Last Monday I had the pleasure of spending some time with
Enza Benincasa and seeing work from her latest exhibition. Her large-scale
acrylic paintings on fine Fabriano paper that depict distant and aerial views
of the vast Melbourne cosmopolis as well as scenes from the ancient Mediterranean village of Cetara on the Amalfi
coast of Italy, are splendid and intricate in their execution and
design. However, what captured me the most about these works was the soft
fluidity that emerges amidst the sketchy, sometimes drawn in features of
the surrounding cityscape. Enza executes these paintings in layers and then
meticulously undertakes a trace or mapping of structures that should be solid, but become in
her interpretation almost ethereal imaginings, suggestive of a dream or
trace-like state in which reality is viewed through the mist of time or the lens of phantasy.
Perhaps it was her color palette or the fact that she used a
kind of tracing as the final layer that reminded me of some of Jon Cattapan’s
paintings, particularly Viridian Eye (2010),
which were also fluid, also schematic and relied heavily on soft pastel hues as
well as fluorescent colors to represent geophysical space. Unlike Cattapan’s paintings which include
people, albeit shadowy hints of them, Benincasa’s paintings are bereft of them.
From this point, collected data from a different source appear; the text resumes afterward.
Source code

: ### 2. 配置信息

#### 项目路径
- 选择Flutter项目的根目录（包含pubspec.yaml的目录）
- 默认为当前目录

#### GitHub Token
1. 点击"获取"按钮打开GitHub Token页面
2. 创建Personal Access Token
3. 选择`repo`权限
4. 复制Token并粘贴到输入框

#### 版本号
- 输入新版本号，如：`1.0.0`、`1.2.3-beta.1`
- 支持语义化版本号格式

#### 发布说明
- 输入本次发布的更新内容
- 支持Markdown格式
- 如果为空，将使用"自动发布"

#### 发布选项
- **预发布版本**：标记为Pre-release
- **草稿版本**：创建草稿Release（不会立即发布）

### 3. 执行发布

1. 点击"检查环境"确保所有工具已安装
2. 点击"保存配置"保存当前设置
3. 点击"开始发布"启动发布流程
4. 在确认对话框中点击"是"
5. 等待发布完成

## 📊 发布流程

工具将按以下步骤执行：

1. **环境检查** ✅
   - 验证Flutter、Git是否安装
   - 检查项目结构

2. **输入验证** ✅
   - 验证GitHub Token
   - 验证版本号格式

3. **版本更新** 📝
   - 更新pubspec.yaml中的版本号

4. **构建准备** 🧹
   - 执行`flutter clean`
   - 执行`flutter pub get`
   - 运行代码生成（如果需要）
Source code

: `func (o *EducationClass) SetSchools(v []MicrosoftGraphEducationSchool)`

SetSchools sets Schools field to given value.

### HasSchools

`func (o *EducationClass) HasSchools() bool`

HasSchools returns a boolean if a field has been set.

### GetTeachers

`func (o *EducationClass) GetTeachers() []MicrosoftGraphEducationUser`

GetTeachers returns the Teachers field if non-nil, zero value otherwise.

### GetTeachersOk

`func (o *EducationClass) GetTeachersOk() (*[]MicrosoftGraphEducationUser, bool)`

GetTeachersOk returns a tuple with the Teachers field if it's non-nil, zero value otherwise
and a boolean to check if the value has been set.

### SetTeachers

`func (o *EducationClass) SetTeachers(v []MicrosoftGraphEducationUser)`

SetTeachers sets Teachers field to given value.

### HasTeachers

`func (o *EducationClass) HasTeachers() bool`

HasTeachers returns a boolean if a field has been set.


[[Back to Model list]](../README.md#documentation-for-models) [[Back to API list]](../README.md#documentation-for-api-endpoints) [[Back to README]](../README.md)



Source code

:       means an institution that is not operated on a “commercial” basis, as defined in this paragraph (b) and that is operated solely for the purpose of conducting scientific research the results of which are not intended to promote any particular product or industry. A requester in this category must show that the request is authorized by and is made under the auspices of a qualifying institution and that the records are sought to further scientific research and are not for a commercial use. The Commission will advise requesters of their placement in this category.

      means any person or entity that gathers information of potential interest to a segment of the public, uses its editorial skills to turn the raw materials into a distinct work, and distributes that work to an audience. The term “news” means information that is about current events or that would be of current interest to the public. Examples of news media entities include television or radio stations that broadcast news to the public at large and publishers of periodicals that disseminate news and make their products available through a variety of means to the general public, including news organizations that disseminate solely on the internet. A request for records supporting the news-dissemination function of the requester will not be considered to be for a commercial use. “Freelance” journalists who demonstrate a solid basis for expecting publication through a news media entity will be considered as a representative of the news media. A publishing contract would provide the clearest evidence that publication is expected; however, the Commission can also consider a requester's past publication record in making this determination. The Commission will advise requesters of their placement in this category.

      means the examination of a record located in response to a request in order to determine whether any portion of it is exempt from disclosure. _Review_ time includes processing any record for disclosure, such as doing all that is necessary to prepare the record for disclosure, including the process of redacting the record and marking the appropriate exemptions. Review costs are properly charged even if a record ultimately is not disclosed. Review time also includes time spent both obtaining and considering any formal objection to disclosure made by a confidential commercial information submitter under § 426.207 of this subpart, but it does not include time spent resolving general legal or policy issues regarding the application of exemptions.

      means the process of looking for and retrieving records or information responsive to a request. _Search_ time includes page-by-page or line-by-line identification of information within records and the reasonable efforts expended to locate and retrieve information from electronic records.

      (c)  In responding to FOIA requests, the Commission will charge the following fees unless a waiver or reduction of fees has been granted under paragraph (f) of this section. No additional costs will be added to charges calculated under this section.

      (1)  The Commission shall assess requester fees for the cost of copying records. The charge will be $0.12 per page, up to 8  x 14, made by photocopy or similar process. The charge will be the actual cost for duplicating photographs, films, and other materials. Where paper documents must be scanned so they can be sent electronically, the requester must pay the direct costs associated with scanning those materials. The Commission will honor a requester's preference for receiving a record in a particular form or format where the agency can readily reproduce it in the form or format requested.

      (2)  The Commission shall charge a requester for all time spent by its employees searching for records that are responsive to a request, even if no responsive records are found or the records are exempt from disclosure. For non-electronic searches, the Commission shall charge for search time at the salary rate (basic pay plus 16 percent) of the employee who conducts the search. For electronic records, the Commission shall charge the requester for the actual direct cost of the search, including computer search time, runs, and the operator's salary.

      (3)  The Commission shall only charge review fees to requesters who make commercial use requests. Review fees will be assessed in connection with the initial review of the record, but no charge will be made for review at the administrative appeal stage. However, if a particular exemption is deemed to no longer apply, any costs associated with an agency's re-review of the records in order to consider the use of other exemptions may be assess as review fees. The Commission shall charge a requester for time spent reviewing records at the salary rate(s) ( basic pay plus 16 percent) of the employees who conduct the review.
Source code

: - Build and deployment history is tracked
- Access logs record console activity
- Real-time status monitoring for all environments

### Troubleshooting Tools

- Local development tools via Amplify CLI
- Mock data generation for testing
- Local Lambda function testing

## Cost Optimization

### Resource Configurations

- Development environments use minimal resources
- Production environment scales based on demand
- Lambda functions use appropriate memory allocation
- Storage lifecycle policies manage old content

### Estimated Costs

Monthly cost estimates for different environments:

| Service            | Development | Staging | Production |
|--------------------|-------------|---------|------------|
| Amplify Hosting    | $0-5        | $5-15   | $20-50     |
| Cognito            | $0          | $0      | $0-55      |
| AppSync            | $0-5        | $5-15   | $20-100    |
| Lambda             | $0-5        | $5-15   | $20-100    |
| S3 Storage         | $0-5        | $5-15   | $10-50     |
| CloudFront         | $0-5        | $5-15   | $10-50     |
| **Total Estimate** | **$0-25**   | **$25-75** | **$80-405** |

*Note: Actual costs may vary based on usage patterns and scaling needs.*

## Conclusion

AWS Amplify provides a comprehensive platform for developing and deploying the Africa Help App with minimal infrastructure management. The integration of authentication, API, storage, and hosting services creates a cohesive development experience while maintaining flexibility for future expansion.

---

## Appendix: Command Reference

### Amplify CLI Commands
The twin cities, the buildings, the ubiquitous machinery of construction, as in
the extremely pink painting entitled ‘Constructing Melbourne’ with its towering
crane and other hints of the way in which the natural environment are transformed; shown from a distant aerial view, reveal the city as elusive,
impersonal and somehow out of reach. However her use of pink and the open space of
the picture plane, like the great expanse of water in many of her paintings,
appears to symbolize a calm acceptance and perhaps even a spiritual journey. Water,
a potent symbol of life, appears to move through the painting plane purely
through her use of muted greens and blues, at other times, as in the painting
that clearly depicts Cetara and the ocean surrounding it, water is the primary
subject revealed as a vast and perhaps dangerous expanse that must be
traversed.
In another work that includes both Melbourne and Cetara, a
school of fish is trapped in a net, illustrating perhaps that the artist's heart
is caught between a present reality and a desire to return to a familiar place
that she finds welcoming and consoling. The veracity of everyday and the way it
permeates perception is revealed in the triptych of the city, which she has
overlaid with graffiti. Scrawled across the surface the fluorescent paint
speaks not only of defacement of beauty but the harsh realities and underbelly of city life.
Alternatively, the gestural scrawl maybe her way of erasing aspects of an impersonal space that towers above and around us.
I asked Enza whether the fantasy that I
detected in her work was indeed extraordinary, in the true sense as 'imagining
things that are impossible or improbable’. She said that ‘It was truly magic to be
painting this scene of the ancient Mediterranean village of Cetara on the
Amalfi coast. I swooned myself into a magical hypnotic state while painting
with this glorious color! I wondered what she felt about
her relationship with the city of Melbourne and how it related to that of her ancestors. Enza replied: ‘Cetara is one
of the most magnificent places on earth, allowing its ancient history and
current stories to be revealed to you as you walk through its little winding
streets that lead you through a myriad of paths and surprises or down to its
beautiful sparkling beach or up to its breathtaking mountains’. Enza's work is currently showing at Edges Art Gallery, 324A Glenhuntly road, Elsternwick until the 30 March.